# STUDY TEXT:
┌──

The Changemaker Challenge Finalists!

 

Last weekend has been marked in fluorescent yellow for weeks, circled multiple times. We’ve been anxiously waiting for those two days since… Well, since we first came up the idea 6 months ago. “What idea?”, you might ask. The Dopper Changemaker Challenge of course! On the 15th and 16th of June the finals were held. But not just in Amsterdam. No. That would have been to easy. This pollution problem is worldwide and so was this year’s Changemaker Challenge. Simultaneously, finals were being held in Berlin, London and Kathmandu. Out of the 20 semi-finalists (per location), 10 winners of research grants were chosen. Because, yes, being named ‘changemaker’ is a prize in itself. But we couldn’t let these students go home empty handed, could we?

 

As hard as it’s to believe, we understand that not everyone has been so invested in this challenge as we were (and are!). So, how about a quick introduction of the Dopper Changemaker Challenge? Here it goes.

└──

# USING THE INFORMATION:
**1)** Transcribe the part of the Changemaker Challenge post starting with "Last weekend has" and going on through "handed, could we?".
**2)** According to the Changemaker Challenge post, in which cities besides Amsterdam were finals held at the same time?

# DATA:
┌──

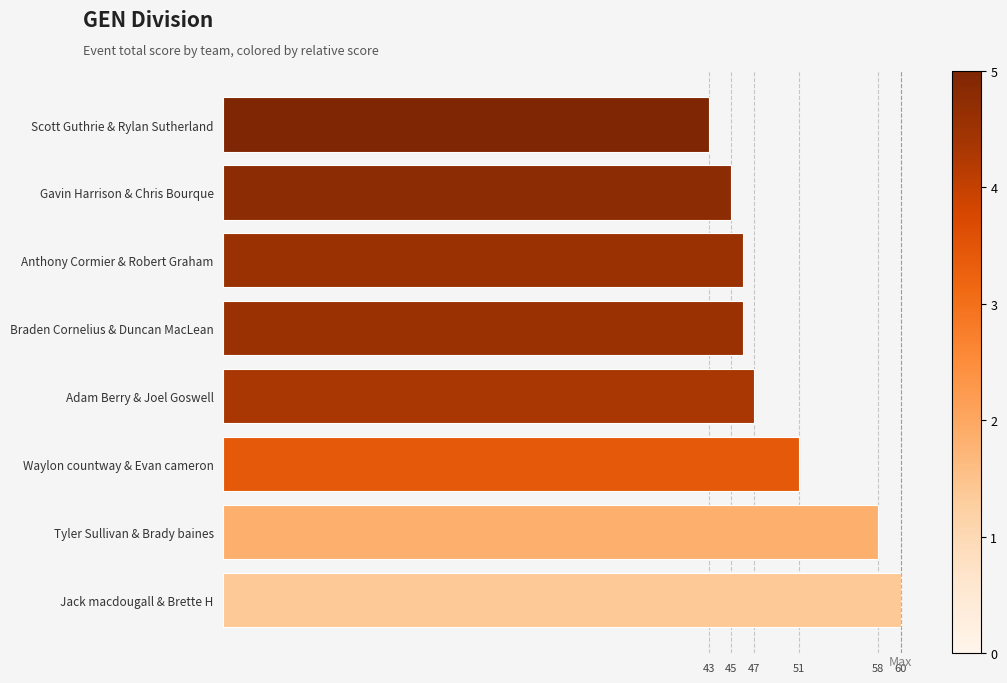

What position from the bottom is Adam Berry & Joel Goswell?

4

└──

# RESULTS IN ORDER:
**1)**
Last weekend has been marked in fluorescent yellow for weeks, circled multiple times. We’ve been anxiously waiting for those two days since… Well, since we first came up the idea 6 months ago. “What idea?”, you might ask. The Dopper Changemaker Challenge of course! On the 15th and 16th of June the finals were held. But not just in Amsterdam. No. That would have been to easy. This pollution problem is worldwide and so was this year’s Changemaker Challenge. Simultaneously, finals were being held in Berlin, London and Kathmandu. Out of the 20 semi-finalists (per location), 10 winners of research grants were chosen. Because, yes, being named ‘changemaker’ is a prize in itself. But we couldn’t let these students go home empty handed, could we?

**2)** Berlin, London and Kathmandu.